The cause of this problem can be a timeout issue (or similar limit, e.g. amount of data): A server-side timeout occurs, which closes the http connection, resulting in the client-side "early EOF" error message. Such timeouts can be configured in several places (I'm listing them here because other web servers may have similar settings, so they might give you a hint where to look):
- Apache's Timeout determines the time of absolute silence (i.e. no data transmitted), before the connection is severed. Since data was received continuously, this was not the problem here.
- Apache mod_proxy's ProxyTimeout is a specialized setting of the afore-mentioned Timeout.
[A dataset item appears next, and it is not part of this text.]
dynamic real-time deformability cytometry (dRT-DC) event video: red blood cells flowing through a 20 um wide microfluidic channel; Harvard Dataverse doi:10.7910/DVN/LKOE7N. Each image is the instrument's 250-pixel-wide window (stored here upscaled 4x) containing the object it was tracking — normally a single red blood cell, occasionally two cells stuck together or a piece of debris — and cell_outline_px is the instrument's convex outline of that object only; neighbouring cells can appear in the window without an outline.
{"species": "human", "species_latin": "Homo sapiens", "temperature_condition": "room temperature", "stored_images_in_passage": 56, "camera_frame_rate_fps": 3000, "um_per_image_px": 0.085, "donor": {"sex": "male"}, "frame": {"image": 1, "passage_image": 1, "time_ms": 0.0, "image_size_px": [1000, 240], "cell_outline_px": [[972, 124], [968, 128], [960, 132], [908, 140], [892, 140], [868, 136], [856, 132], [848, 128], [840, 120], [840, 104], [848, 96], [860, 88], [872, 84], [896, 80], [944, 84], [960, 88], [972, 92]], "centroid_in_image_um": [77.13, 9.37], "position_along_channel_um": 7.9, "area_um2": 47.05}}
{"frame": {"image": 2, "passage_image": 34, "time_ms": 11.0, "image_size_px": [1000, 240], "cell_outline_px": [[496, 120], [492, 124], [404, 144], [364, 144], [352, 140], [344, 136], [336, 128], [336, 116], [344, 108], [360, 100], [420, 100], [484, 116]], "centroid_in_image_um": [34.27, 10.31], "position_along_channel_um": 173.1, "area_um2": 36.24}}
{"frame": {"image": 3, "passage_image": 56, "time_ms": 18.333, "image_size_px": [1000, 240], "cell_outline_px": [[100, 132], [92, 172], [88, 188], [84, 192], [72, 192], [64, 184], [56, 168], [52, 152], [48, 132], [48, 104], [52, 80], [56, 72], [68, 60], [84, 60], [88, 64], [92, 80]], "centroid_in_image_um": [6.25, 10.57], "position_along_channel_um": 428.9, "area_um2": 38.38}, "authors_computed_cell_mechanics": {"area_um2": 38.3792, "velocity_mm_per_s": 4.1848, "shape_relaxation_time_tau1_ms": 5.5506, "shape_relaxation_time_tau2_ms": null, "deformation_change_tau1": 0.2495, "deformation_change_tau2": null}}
Again, since it is not a limit for the total request time, it was not the problem here.
- Apache can limit the size of a POST request using LimitRequestBody; the default is no limit, but this may vary in your distribution's configuration
- gitlab's Unicorn configuration example suggests a timeout of 30 seconds. This is an absolute timeout, e.g. every request taking longer than 30 seconds will be terminated.
Increasing the timeout in the Unicorn config should solve your problem. Keep in mind that the number of parallel requests is also limited by Unicorn. Cloning a large repo blocks one request, but causes almost no CPU load. If your gitlab server has no high traffic profile, you should consider increasing the worker_process
number.
As a sidenote: The gitlab.yml
configuration also offers a git timeout; this timeout limits git operations like calculating the diff of several commits. It has no impact on the timeout when cloning/pulling.